[What the task requires]
Reproduce the following passage on the Ebony Project in Cameroon verbatim, from its first word to its last.

[Text segment]
== == ==

While the project is still in its early phase, already we have produced several thousand ebony plants, CBI is conducting groundbreaking ebony-related research, and a small number of communities are part of the project. Simply put, we want to leave far more than we ever take.  And the project is starting to attract some attention.

Back in September, we had a lot of people come visit Crelicam, CBI, and some of our partnering Ebony Project villages in Cameroon. Senior delegations from the World Bank, The U.N. REDD+ program, the U.N. Food & Agriculture Organization, and the U.S. Forest Service International Programs all came to check out what we were up to. Apparently, most people liked what they saw, and it led to a lot of follow-up conversations, one of which culminated in Taylor Guitars being invited to the U.N. Climate Change Conference in Bonn, Germany on November 14 to sign a Public-Private Partnership agreement with the Cameroonian Ministry of Environment.

Working together with CBI and Taylor’s Crelicam partner, Madinter, the Ministry will assess the feasibility of expanding the existing Taylor-funded CBI Ebony Project model of community engagement, tree propagation, and planting more broadly across Cameroon’s subnational REDD+ program (i.e., much of the southern part of the country prioritized by the government for forest protection, management and restoration under the U.N. Climate Change Convention).  Cameroon’s REDD+ program was developed with the financial and technical support of the World Bank’s Forest Carbon Partnership Facility and the German Development Bank.

From its inception, before any of this, The Ebony Project had been designed as a pilot for larger-scale rainforest restoration efforts, and to date it has been fully financed by Bob Taylor. To be honest, we never dreamed of partnering with U.N. agencies, foreign governments or the World Bank. We started this project on our own because we simply felt it was the right thing to do. However, having signed the PPP, the Government of Cameroon will commission a study to assess the feasibility of scaling up our approach across southern Cameroon. In the meantime, we’ll continue doing what we’ve been doing…and if it turns out that someone wants to expand the concept so that more trees can be planted, then we have no problem with that! We’ll keep you posted.

== == ==

[Entries shown]
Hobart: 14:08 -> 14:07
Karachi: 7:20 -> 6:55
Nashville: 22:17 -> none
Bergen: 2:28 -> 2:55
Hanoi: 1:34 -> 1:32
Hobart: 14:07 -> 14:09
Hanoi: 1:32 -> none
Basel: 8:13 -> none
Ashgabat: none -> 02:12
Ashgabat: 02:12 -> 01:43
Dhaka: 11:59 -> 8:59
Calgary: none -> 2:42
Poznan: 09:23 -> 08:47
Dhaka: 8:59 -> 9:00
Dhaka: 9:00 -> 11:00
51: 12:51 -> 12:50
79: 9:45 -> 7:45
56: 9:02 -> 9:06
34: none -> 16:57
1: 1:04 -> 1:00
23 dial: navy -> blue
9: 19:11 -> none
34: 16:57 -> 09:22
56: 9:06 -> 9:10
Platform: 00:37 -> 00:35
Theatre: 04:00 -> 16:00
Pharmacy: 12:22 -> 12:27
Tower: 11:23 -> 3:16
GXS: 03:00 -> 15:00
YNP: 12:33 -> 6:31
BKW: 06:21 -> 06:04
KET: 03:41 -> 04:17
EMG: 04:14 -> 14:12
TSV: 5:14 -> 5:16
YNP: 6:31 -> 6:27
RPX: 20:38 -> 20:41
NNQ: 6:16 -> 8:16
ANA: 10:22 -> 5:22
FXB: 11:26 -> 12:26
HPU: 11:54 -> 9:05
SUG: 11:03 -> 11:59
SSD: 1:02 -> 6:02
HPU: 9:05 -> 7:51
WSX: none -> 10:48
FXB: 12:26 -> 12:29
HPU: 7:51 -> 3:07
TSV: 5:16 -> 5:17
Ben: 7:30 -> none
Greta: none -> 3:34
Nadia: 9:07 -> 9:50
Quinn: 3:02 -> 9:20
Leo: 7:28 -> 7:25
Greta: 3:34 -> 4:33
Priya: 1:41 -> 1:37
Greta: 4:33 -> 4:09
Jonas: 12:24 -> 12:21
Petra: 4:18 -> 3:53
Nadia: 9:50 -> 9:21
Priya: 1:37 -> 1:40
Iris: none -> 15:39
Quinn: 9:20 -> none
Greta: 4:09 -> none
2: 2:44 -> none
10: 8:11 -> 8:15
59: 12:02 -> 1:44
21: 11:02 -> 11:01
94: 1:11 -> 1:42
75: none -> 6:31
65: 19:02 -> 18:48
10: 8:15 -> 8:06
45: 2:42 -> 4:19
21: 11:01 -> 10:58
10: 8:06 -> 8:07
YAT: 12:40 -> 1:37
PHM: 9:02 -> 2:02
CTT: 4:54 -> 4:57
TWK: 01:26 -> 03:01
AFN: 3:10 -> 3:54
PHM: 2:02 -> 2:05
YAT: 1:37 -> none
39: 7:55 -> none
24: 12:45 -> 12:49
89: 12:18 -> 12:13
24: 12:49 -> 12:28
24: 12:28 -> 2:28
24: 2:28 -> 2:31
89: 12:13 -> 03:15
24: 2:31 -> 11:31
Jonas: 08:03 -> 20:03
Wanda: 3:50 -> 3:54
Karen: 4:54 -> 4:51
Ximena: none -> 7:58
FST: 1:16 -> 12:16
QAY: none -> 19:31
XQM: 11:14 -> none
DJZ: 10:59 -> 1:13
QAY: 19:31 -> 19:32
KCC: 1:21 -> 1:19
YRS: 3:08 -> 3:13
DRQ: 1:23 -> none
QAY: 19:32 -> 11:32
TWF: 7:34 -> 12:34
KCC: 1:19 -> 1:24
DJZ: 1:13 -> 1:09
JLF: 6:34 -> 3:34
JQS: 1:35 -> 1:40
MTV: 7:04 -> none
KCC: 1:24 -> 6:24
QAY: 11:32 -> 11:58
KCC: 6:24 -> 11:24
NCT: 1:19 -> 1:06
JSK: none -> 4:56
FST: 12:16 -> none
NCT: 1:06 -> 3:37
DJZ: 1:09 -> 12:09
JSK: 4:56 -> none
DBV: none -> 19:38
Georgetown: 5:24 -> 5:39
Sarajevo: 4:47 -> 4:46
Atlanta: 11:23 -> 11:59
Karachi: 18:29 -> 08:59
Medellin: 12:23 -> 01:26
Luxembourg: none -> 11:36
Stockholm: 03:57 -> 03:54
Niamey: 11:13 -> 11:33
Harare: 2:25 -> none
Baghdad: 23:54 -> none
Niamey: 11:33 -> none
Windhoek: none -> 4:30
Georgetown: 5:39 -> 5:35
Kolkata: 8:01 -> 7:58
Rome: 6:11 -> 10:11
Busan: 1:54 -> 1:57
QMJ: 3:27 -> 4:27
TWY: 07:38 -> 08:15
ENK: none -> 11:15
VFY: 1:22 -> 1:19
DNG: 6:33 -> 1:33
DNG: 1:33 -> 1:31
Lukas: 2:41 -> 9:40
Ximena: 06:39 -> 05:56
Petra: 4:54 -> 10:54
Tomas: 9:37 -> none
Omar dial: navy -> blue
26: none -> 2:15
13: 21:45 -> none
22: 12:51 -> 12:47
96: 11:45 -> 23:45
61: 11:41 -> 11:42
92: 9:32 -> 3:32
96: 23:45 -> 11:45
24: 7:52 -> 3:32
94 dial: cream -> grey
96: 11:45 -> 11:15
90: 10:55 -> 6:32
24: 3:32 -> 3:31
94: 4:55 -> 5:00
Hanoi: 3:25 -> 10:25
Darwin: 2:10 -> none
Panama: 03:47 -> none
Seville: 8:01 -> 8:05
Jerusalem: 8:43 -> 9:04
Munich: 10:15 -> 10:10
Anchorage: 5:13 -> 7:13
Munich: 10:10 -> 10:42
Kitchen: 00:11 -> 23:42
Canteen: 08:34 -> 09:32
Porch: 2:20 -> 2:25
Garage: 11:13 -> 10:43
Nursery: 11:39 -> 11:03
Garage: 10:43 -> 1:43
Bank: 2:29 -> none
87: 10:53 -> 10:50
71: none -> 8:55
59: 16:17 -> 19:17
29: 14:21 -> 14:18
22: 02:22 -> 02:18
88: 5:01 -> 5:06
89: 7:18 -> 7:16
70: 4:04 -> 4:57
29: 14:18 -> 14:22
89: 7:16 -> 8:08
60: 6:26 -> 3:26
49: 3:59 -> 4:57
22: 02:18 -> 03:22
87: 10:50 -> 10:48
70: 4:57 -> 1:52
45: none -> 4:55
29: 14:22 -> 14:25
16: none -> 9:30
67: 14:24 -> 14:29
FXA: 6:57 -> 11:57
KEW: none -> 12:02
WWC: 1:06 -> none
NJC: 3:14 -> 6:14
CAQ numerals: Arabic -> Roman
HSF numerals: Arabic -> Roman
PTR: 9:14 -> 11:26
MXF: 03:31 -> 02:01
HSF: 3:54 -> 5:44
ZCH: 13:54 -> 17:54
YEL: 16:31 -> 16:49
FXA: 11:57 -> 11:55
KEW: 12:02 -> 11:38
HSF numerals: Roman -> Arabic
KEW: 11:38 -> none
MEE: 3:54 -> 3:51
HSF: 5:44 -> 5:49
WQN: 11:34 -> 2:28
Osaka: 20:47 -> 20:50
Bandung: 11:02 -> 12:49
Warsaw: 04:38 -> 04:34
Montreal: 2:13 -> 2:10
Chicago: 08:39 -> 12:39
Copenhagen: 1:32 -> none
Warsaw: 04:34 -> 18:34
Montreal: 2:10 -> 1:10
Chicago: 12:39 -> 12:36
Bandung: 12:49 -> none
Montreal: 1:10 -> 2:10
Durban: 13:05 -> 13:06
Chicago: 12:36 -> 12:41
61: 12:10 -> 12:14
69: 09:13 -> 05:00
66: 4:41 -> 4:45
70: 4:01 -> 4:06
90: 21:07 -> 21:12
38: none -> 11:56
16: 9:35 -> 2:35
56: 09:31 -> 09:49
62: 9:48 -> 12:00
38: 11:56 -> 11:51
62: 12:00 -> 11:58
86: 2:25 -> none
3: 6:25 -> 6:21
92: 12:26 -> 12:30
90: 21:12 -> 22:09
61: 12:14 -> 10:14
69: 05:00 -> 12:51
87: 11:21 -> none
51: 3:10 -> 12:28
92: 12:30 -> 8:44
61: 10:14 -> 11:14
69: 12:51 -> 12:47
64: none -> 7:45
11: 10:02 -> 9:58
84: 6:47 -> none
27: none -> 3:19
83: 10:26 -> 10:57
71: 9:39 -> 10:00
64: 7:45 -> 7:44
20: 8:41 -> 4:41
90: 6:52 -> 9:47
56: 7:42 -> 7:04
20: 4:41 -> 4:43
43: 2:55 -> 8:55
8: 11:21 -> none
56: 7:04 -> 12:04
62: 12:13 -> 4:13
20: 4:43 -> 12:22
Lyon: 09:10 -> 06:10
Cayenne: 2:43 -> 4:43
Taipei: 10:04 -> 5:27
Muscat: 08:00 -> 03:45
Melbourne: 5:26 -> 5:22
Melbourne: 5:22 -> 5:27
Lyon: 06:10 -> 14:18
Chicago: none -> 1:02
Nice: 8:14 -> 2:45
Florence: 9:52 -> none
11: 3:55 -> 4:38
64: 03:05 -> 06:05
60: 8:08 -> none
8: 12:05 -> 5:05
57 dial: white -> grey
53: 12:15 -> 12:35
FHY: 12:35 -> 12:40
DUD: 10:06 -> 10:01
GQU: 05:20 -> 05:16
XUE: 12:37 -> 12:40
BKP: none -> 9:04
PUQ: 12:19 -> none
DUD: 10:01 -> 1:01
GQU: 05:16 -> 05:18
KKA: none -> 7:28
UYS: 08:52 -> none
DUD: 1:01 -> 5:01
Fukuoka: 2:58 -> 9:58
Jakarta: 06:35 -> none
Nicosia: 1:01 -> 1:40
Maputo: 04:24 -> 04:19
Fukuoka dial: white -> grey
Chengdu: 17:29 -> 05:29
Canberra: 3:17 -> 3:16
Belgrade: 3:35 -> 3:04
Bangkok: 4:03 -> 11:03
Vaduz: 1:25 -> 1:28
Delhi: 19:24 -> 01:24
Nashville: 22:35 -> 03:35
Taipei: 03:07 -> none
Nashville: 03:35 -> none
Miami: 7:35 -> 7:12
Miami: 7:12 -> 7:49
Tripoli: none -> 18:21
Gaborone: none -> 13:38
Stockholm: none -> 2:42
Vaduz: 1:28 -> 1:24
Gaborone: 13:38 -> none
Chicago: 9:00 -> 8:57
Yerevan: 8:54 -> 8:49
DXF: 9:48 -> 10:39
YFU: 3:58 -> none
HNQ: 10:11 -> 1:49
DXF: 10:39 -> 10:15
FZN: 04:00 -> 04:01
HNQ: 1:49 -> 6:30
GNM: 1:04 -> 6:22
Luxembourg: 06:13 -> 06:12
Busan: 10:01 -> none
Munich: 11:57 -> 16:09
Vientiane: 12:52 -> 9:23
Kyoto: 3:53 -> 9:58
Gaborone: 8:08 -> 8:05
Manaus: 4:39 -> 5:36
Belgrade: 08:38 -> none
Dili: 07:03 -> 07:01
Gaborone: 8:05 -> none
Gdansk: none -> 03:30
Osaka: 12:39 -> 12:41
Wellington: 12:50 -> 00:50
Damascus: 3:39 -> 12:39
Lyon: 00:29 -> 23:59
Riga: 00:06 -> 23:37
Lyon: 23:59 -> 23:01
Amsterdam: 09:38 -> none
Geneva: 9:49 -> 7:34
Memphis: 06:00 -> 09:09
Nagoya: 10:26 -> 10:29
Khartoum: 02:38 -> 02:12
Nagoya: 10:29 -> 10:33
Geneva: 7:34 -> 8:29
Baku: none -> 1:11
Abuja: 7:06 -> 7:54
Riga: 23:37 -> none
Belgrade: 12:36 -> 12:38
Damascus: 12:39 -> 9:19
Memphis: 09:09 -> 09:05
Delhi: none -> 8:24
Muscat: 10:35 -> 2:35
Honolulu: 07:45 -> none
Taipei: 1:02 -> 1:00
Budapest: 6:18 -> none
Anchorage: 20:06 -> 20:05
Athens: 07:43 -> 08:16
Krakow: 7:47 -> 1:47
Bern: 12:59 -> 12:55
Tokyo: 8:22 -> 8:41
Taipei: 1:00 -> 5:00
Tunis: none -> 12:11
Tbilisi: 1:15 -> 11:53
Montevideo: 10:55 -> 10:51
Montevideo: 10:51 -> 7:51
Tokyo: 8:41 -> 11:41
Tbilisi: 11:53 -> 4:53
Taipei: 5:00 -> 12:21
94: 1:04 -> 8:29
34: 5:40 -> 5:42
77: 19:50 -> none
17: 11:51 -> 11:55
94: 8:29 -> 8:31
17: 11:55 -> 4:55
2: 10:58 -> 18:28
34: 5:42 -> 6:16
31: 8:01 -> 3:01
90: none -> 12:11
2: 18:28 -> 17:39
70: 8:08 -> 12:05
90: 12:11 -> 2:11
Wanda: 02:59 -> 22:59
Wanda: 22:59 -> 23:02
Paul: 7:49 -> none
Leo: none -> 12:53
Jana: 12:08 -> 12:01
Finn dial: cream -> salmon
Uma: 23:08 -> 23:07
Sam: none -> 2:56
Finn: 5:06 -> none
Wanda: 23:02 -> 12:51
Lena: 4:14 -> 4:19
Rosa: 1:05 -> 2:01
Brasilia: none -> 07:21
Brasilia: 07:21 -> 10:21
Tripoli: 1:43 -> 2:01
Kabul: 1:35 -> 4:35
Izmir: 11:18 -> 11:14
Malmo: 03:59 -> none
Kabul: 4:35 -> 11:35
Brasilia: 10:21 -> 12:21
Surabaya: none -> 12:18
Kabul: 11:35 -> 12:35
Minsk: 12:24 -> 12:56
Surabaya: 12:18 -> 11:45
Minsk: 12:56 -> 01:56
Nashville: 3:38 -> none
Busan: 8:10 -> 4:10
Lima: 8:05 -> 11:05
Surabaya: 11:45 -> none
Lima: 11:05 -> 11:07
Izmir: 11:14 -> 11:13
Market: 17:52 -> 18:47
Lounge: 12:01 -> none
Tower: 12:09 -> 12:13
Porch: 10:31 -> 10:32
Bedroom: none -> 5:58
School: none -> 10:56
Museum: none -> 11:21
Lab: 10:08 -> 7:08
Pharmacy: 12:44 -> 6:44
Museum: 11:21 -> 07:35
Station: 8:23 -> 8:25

== == ==

[Output for this exercise]
While the project is still in its early phase, already we have produced several thousand ebony plants, CBI is conducting groundbreaking ebony-related research, and a small number of communities are part of the project. Simply put, we want to leave far more than we ever take.  And the project is starting to attract some attention.

Back in September, we had a lot of people come visit Crelicam, CBI, and some of our partnering Ebony Project villages in Cameroon. Senior delegations from the World Bank, The U.N. REDD+ program, the U.N. Food & Agriculture Organization, and the U.S. Forest Service International Programs all came to check out what we were up to. Apparently, most people liked what they saw, and it led to a lot of follow-up conversations, one of which culminated in Taylor Guitars being invited to the U.N. Climate Change Conference in Bonn, Germany on November 14 to sign a Public-Private Partnership agreement with the Cameroonian Ministry of Environment.

Working together with CBI and Taylor’s Crelicam partner, Madinter, the Ministry will assess the feasibility of expanding the existing Taylor-funded CBI Ebony Project model of community engagement, tree propagation, and planting more broadly across Cameroon’s subnational REDD+ program (i.e., much of the southern part of the country prioritized by the government for forest protection, management and restoration under the U.N. Climate Change Convention).  Cameroon’s REDD+ program was developed with the financial and technical support of the World Bank’s Forest Carbon Partnership Facility and the German Development Bank.

From its inception, before any of this, The Ebony Project had been designed as a pilot for larger-scale rainforest restoration efforts, and to date it has been fully financed by Bob Taylor. To be honest, we never dreamed of partnering with U.N. agencies, foreign governments or the World Bank. We started this project on our own because we simply felt it was the right thing to do. However, having signed the PPP, the Government of Cameroon will commission a study to assess the feasibility of scaling up our approach across southern Cameroon. In the meantime, we’ll continue doing what we’ve been doing…and if it turns out that someone wants to expand the concept so that more trees can be planted, then we have no problem with that! We’ll keep you posted.